**Problem to solve:**
Which lines of the items below contain the word "collapsed"? Show each of those lines in full.

━━ Listed entries

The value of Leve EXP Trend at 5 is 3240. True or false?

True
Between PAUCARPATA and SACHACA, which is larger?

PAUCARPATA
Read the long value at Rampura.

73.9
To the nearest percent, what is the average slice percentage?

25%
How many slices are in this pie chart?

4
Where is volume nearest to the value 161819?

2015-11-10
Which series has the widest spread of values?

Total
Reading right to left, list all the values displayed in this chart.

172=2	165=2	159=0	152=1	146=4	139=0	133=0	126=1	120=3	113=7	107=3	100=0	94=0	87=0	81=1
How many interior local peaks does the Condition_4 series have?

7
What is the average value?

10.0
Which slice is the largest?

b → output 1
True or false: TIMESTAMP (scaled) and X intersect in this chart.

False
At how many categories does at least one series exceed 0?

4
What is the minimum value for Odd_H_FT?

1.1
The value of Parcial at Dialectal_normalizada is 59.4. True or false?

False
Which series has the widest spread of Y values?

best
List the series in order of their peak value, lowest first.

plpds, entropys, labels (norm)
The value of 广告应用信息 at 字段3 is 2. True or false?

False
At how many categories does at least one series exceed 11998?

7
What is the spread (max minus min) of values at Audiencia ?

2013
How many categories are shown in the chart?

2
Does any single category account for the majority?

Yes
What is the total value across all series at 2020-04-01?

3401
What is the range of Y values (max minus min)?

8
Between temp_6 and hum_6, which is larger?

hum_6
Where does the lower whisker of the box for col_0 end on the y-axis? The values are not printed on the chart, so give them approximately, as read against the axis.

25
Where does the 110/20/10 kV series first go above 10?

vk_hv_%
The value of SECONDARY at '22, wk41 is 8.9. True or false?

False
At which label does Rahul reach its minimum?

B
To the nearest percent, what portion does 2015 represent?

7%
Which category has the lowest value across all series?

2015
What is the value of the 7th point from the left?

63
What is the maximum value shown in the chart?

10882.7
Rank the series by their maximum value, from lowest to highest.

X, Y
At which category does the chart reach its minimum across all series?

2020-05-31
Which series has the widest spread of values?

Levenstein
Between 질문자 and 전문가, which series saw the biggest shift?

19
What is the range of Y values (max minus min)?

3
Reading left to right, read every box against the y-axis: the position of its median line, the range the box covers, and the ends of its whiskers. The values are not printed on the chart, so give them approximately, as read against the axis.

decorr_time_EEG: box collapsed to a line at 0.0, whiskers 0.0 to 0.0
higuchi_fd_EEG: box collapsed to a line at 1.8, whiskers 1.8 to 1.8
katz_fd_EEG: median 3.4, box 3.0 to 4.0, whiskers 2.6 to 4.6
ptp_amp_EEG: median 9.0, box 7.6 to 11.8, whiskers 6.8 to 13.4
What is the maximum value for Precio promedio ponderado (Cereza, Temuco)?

━━━━

**Solution for this task:**
decorr_time_EEG: box collapsed to a line at 0.0, whiskers 0.0 to 0.0
higuchi_fd_EEG: box collapsed to a line at 1.8, whiskers 1.8 to 1.8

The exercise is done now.